Tips to make eCQM reporting smoother when managing multiple EHRs
Reporting electronic clinical quality measures is difficult, and even more for the many hospitals running multiple EHRs, but there are steps hospitals can take to ease the burden.
Among the hardest parts is continuing to report eCQMs once a new, single EHR is selected and a rolling 12-month implementation plan is in place, according to Mary Burton, group manager of clinical quality reporting at BJC Healthcare in St. Louis, Missouri.
Burton said that aligning Joint Commission and CMS reporting into one comprehensive, cohesive system would alleviate some of the pain. When national regulatory bodies are not aligned or standardized, she noted, any efficiencies gain with automation are weaker because of the need to develop, test, and validate two distinct work products.
“We have learned from chart-abstracted core measures that when national regulatory bodies are not aligned or standardized, any efficiencies gained with automation are diminished by the need to develop, test, and validate two distinct work products,” Burton noted.

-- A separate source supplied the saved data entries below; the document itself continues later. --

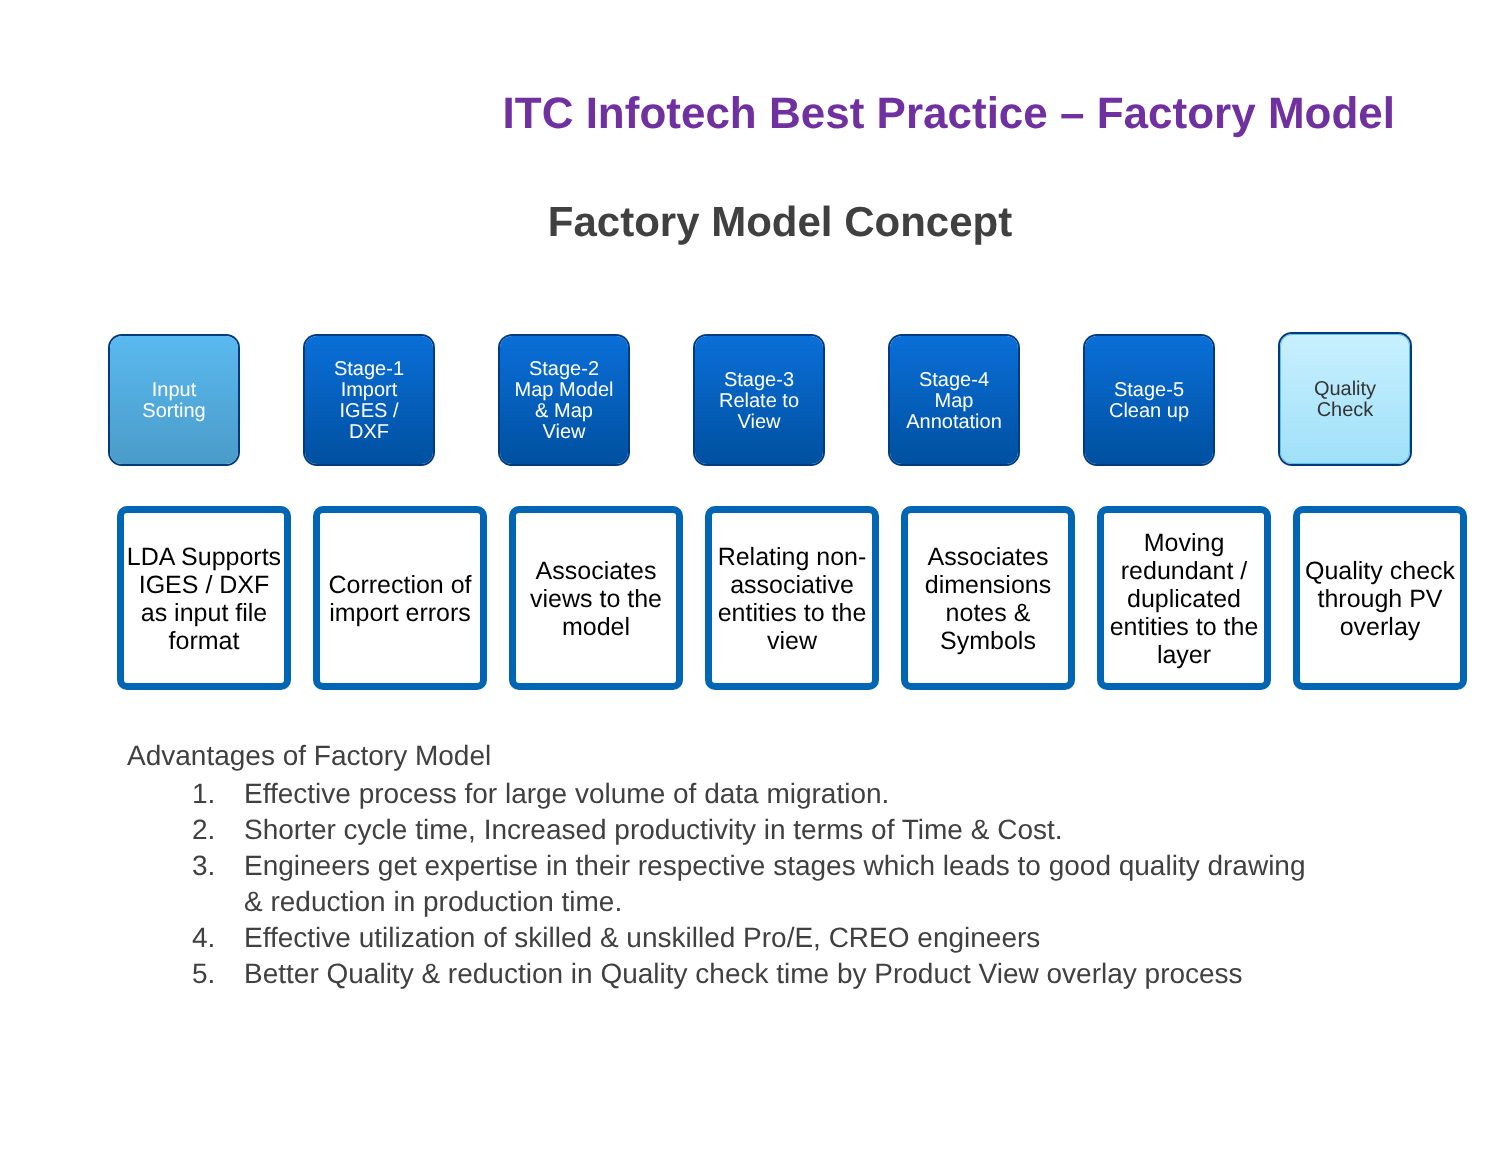ITC Infotech Best Practice – Factory Model
Factory Model Concept
Input
Sorting
Stage-1
Import
IGES /
DXF
Stage-2
Map Model
& Map
View
Stage-3
Relate to
View
Stage-4
Map
Annotation
Stage-5
Clean up
Quality
Check
LDA Supports IGES / DXF as input file format
Correction of import errors
Associates views to the model
Relating non-associative entities to the view
Associates dimensions notes & Symbols
Moving redundant / duplicated entities to the layer
Quality check through PV overlay
Advantages of Factory Model
1. Effective process for large volume of data migration.
2. Shorter cycle time, Increased productivity in terms of Time & Cost.
3. Engineers get expertise in their respective stages which leads to good quality drawing & reduction in production time.
4. Effective utilization of skilled & unskilled Pro/E, CREO engineers
5. Better Quality & reduction in Quality check time by Product View overlay process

But the best approach to eCQM reporting is getting the right people to lead the effort. Also, she sees a need for flexibility when it comes to data capture, in a way that is well aligned with the nurses’ and doctors’ day-to-day work.

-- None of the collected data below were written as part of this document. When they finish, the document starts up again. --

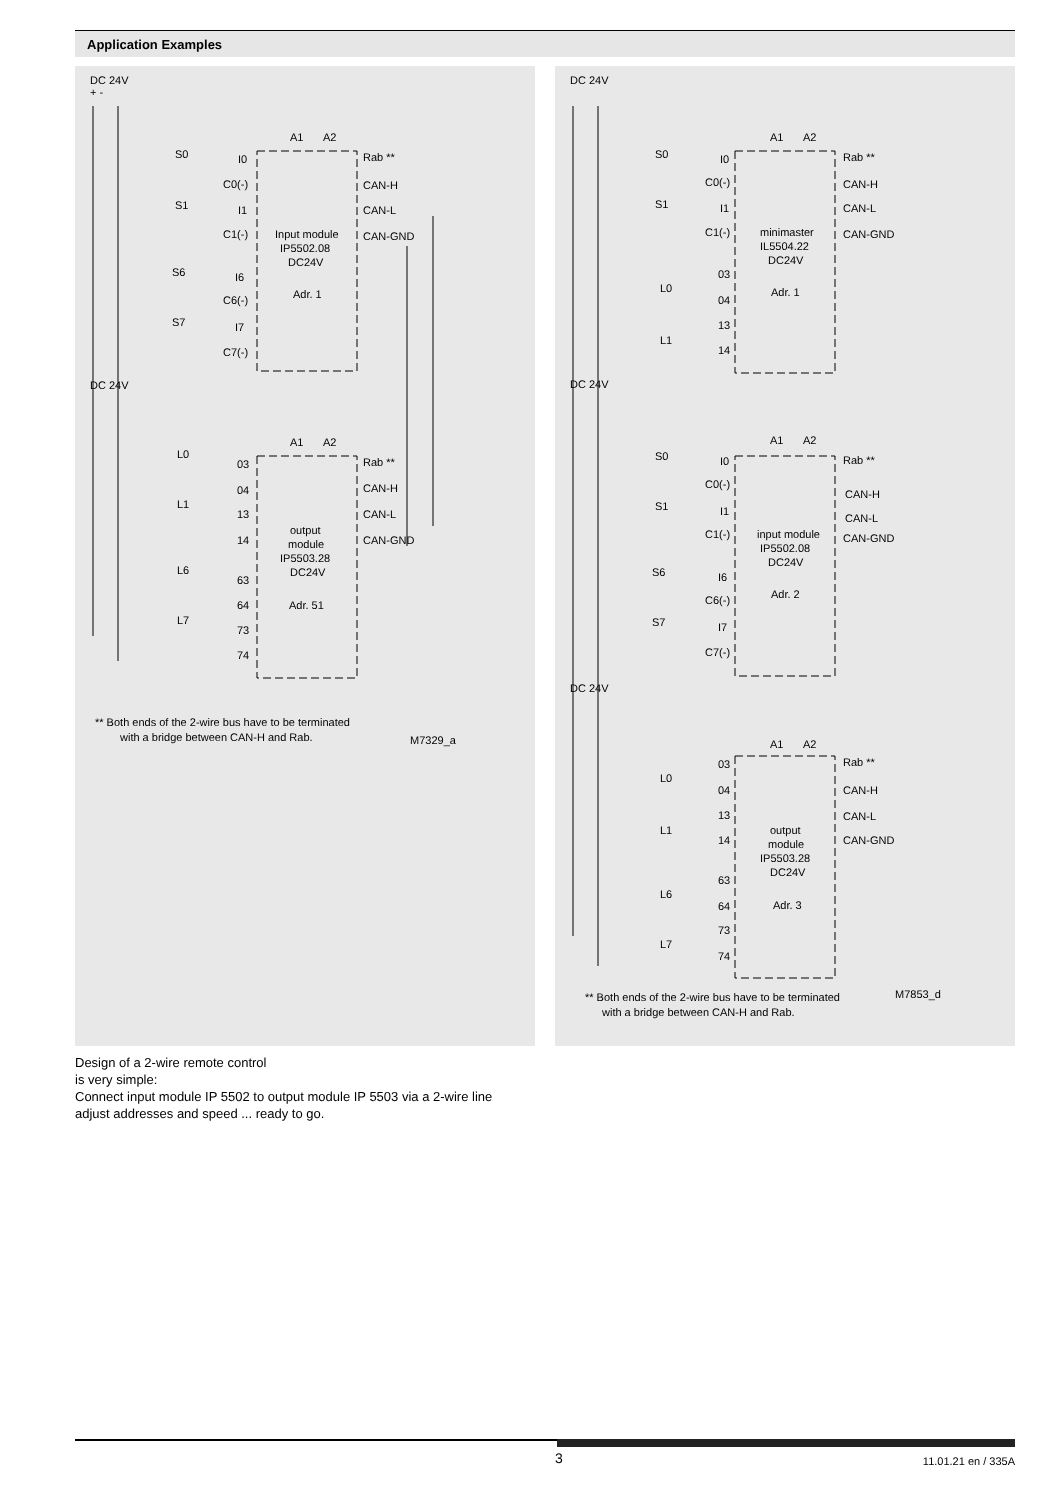Application Examples
DC 24V
+ -
S0
S1
S6
S7
I0
C0(-)
I1
C1(-)
I6
C6(-)
I7
C7(-)
A1
A2
Rab **
CAN-H
CAN-L
CAN-GND
Input module
IP5502.08
DC24V
Adr. 1
DC 24V
L0
L1
L6
L7
03
04
13
14
63
64
73
74
A1
A2
Rab **
CAN-H
CAN-L
CAN-GND
output
module
IP5503.28
DC24V
Adr. 51
** Both ends of the 2-wire bus have to be terminated
with a bridge between CAN-H and Rab.
M7329_a
DC 24V
I0
C0(-)
I1
C1(-)
03
04
13
14
S0
S1
L0
L1
A1
A2
Rab **
CAN-H
CAN-L
CAN-GND
minimaster
IL5504.22
DC24V
Adr. 1
DC 24V
S0
S1
S6
S7
I0
C0(-)
I1
C1(-)
I6
C6(-)
I7
C7(-)
A1
A2
Rab **
CAN-H
CAN-L
CAN-GND
input module
IP5502.08
DC24V
Adr. 2
DC 24V
03
04
13
14
63
64
73
74
L0
L1
L6
L7
A1
A2
Rab **
CAN-H
CAN-L
CAN-GND
output
module
IP5503.28
DC24V
Adr. 3
** Both ends of the 2-wire bus have to be terminated
with a bridge between CAN-H and Rab.
M7853_d
Design of a 2-wire remote control
is very simple:
Connect input module IP 5502 to output module IP 5503 via a 2-wire line
adjust addresses and speed ... ready to go.
3 11.01.21 en / 335A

“The ability to expand beyond the vendor’s configuration of EHR as the single source of data capture is essential,” she added.

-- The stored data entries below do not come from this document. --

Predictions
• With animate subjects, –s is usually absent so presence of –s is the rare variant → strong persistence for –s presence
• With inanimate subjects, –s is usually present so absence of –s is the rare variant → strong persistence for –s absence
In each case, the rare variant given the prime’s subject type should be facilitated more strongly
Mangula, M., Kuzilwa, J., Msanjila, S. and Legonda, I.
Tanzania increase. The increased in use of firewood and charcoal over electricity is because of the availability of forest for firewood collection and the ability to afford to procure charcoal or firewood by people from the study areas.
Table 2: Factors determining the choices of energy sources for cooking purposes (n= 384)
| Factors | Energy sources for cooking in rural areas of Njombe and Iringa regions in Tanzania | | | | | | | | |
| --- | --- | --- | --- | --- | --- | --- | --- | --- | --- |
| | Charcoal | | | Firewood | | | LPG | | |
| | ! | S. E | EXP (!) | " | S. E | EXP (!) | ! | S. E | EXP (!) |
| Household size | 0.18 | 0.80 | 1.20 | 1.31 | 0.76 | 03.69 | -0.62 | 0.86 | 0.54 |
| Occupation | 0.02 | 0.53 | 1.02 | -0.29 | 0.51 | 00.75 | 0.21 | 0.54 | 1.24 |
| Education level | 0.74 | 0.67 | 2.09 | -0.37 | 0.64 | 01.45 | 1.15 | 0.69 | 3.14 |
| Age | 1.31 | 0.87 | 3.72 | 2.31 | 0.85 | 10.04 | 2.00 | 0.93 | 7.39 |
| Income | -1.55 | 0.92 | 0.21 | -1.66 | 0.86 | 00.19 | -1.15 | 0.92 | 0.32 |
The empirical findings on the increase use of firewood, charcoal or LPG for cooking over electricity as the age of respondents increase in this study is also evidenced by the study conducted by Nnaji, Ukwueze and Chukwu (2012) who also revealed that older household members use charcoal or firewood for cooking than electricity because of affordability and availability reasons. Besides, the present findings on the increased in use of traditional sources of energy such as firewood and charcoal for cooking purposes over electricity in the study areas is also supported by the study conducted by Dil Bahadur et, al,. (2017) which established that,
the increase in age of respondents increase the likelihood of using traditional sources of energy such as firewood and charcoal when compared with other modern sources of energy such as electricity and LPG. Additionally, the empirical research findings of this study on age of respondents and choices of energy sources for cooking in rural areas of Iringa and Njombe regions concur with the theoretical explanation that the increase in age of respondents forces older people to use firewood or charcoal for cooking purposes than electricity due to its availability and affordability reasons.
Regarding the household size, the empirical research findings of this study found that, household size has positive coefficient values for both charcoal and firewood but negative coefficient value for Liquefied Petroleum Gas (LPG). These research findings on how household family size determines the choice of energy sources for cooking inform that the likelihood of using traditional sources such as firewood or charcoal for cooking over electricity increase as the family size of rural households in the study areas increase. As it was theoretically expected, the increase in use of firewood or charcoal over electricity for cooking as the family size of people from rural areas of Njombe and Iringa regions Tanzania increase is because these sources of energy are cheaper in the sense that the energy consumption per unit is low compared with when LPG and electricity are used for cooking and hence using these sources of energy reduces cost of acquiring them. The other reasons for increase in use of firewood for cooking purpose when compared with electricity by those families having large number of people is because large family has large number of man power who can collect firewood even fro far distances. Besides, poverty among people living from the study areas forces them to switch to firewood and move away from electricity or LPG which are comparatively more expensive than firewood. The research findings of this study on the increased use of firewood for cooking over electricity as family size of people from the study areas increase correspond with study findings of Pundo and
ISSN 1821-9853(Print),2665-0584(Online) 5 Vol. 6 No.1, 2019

As hospitals become proficient in reporting, the challenges are beginning to ease.
“Development of measures with hospitals doing some testing in a live setting is very helpful. If at all possible, avoid a rush to production,” she cautioned. “Make sure the measures really work before making them mandatory. Propose measures and allow for feedback.”
Burton and Liz Richard, managing director at Encore, A Quintiles Company, are scheduled to speak during the HIMSS18 session, “Managing eCQM Reporting Through a System EHR Transition,” at 10 a.m. March 8 in the Venetian Palazzo G.